===== DATASET EXTRACT =====
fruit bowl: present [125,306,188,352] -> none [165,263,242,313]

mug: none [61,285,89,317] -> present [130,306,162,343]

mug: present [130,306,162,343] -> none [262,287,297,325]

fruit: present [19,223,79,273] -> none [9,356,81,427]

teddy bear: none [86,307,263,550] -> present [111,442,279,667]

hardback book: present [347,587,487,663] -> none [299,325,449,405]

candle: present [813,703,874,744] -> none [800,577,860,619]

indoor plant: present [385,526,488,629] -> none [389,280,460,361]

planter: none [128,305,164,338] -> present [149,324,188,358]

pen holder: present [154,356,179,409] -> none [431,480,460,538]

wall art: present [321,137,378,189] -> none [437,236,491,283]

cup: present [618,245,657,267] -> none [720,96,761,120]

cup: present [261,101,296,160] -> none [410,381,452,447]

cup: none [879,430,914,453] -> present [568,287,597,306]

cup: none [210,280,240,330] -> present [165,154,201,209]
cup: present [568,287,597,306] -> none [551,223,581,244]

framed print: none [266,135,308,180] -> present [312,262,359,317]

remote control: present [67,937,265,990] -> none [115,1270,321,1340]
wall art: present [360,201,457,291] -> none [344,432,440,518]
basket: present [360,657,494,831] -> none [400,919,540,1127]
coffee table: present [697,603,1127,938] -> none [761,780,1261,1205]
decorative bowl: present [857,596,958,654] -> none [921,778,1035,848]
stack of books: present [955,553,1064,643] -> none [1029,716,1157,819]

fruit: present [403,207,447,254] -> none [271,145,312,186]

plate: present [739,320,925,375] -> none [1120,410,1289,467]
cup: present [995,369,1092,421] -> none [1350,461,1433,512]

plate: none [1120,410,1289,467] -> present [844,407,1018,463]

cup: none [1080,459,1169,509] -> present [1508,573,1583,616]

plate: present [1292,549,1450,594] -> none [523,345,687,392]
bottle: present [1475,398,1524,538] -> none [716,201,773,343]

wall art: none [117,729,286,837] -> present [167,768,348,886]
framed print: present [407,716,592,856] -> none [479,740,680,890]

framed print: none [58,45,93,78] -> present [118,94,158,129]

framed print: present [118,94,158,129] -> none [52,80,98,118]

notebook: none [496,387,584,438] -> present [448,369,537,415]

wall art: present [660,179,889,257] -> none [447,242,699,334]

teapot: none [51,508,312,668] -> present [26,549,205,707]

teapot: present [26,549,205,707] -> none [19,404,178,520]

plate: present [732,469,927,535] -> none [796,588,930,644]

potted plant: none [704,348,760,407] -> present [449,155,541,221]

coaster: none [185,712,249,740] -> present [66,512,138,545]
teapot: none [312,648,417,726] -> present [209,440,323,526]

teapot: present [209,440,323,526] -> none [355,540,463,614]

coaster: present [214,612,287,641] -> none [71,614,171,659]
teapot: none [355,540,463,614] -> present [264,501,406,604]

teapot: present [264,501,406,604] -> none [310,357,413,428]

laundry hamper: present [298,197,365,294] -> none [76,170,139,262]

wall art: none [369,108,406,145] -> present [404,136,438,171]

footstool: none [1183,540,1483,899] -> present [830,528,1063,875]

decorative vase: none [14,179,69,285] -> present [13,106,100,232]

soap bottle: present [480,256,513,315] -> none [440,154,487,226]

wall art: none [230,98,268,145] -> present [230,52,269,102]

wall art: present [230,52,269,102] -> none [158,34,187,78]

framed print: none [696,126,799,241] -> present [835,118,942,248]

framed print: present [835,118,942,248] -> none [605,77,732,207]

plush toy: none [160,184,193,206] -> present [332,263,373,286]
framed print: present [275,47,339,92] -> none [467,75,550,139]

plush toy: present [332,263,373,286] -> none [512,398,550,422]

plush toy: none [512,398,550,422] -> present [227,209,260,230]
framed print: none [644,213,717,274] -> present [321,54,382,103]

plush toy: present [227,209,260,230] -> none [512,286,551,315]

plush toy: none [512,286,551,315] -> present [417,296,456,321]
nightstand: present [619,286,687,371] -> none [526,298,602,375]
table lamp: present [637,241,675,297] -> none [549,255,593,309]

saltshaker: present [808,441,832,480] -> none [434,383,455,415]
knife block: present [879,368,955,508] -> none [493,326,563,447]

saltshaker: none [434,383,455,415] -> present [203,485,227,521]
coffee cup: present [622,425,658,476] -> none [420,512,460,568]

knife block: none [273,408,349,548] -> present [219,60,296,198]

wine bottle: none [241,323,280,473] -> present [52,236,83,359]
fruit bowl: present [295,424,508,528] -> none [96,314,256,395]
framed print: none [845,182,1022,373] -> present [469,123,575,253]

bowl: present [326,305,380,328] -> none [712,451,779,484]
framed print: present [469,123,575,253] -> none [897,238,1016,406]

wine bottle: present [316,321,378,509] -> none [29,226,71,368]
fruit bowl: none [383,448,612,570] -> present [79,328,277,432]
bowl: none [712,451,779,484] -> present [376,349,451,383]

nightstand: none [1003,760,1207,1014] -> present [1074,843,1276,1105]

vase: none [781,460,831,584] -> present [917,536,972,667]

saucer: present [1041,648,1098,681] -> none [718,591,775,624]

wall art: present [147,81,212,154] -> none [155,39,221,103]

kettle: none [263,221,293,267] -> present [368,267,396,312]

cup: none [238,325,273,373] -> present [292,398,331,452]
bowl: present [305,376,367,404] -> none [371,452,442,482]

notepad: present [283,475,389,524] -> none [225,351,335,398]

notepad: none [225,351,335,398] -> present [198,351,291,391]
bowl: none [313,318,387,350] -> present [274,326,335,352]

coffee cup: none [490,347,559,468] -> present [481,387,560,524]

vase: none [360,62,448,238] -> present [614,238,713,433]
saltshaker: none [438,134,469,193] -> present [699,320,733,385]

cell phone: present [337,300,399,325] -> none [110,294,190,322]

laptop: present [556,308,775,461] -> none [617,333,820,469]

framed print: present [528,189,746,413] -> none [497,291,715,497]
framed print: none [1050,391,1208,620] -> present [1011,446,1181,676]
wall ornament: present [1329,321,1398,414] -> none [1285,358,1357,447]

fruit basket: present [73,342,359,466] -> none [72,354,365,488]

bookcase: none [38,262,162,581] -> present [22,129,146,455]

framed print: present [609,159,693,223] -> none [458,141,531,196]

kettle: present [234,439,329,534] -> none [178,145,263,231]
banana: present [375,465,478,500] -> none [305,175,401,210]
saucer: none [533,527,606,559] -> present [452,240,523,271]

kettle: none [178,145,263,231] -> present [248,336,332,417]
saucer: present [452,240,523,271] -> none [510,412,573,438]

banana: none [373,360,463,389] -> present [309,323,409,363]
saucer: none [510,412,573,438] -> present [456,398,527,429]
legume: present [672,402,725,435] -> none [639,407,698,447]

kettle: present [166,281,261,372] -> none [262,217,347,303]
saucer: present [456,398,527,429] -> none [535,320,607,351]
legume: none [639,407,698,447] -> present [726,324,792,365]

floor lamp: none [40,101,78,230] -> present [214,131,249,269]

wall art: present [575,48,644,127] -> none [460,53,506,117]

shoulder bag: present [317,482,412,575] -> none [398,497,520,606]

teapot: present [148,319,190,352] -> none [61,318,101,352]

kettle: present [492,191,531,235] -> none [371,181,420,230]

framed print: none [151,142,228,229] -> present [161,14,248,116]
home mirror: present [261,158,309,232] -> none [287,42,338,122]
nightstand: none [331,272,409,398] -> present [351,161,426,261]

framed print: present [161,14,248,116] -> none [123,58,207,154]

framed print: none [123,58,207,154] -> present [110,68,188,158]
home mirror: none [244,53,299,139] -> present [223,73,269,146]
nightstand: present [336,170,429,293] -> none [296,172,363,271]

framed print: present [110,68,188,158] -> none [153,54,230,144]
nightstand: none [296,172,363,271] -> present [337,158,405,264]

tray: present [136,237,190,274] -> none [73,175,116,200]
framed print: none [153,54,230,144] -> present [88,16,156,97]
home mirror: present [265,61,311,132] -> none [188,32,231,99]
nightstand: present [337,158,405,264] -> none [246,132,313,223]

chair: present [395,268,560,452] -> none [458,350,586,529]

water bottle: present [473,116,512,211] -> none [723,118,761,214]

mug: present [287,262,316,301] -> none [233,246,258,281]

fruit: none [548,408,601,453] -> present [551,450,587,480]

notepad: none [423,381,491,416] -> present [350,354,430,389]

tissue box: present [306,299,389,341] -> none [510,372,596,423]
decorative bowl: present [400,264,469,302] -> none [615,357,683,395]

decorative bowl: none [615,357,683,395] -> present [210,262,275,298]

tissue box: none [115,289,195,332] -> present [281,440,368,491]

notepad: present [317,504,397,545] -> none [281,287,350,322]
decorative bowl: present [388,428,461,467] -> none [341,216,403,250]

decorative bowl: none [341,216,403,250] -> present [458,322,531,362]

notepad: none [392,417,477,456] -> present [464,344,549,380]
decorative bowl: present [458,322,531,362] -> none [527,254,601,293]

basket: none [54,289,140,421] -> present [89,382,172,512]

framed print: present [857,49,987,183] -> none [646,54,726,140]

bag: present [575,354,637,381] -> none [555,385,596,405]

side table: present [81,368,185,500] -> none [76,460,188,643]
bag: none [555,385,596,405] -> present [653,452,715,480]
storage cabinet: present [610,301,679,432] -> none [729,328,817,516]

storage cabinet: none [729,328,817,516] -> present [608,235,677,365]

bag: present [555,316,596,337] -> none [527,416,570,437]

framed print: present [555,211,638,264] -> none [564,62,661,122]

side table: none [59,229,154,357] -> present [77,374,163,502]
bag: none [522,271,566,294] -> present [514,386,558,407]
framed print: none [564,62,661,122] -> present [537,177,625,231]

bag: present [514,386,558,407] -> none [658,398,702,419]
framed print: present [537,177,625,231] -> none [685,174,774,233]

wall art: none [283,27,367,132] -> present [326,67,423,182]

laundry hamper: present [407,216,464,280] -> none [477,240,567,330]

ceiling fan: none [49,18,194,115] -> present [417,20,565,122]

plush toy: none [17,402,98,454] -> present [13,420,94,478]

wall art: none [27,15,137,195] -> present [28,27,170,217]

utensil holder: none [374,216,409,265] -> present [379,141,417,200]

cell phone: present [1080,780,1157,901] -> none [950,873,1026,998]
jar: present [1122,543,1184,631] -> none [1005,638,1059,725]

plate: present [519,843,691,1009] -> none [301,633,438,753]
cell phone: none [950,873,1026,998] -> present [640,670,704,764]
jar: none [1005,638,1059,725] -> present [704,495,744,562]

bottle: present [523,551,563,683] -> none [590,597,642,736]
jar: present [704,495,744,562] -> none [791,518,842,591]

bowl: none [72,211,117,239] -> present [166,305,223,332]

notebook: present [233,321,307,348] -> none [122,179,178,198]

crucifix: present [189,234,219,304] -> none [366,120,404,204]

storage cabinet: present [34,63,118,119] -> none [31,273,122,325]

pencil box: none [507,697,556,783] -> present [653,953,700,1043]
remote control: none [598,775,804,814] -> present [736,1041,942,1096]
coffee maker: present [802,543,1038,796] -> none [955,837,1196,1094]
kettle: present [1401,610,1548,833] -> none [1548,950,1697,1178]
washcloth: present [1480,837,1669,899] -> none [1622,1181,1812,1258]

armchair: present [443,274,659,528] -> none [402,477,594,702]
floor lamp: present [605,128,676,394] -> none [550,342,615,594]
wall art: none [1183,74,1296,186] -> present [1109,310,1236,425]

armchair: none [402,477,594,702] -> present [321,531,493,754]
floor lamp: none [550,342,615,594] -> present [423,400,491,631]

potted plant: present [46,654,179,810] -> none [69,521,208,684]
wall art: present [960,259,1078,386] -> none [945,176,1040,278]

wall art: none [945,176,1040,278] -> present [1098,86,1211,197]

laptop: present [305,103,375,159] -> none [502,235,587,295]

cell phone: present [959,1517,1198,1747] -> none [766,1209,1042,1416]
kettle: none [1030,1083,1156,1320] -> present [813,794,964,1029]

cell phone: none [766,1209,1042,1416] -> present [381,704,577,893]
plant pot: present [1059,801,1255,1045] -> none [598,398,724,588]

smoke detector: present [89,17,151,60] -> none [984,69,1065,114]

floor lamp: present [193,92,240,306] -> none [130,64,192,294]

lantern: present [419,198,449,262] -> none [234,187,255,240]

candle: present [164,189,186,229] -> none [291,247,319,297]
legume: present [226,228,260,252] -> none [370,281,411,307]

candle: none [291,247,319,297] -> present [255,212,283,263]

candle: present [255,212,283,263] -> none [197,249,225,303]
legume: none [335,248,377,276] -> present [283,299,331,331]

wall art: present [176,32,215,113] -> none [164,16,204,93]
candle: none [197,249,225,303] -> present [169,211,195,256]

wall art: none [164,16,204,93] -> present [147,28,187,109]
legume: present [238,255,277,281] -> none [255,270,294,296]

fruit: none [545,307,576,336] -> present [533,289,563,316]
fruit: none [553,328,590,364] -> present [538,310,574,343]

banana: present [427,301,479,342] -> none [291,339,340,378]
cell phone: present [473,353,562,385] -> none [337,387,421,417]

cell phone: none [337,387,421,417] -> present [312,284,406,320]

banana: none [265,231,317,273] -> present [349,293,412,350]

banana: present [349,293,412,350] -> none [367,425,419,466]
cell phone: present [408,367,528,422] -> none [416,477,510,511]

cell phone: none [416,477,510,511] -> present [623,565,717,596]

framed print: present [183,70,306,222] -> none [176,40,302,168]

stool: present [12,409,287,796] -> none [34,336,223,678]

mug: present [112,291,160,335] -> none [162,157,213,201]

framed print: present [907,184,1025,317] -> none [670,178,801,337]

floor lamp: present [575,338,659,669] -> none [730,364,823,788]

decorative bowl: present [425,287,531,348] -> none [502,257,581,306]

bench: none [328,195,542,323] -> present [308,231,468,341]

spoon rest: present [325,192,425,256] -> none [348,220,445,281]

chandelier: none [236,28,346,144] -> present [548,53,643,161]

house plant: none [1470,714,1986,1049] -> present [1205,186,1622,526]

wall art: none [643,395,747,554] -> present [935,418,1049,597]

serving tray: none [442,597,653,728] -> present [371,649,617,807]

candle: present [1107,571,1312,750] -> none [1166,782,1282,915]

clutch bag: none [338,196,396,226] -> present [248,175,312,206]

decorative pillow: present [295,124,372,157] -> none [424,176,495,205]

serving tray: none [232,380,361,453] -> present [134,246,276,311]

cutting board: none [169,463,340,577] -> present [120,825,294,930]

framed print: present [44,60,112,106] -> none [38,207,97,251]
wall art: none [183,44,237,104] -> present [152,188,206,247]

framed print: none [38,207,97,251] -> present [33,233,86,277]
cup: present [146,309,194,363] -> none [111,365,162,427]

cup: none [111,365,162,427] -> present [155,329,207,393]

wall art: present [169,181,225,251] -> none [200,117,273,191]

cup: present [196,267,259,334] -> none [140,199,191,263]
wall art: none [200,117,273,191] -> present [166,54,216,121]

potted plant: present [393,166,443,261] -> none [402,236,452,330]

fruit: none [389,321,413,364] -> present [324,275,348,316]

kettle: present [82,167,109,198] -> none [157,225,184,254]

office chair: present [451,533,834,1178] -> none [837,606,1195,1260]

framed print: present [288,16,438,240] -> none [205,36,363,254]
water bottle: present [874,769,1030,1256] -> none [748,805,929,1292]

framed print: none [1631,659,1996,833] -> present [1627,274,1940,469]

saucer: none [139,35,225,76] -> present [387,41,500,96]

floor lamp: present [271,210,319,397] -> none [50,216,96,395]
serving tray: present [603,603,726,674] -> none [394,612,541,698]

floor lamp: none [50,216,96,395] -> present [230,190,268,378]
=====
BRIEF:
Your answer should hold exactly the lines from the one containing "serving tray: present" to the last line of the data, both included, and no others.

RESPONSE:
serving tray: present [603,603,726,674] -> none [394,612,541,698]

floor lamp: none [50,216,96,395] -> present [230,190,268,378]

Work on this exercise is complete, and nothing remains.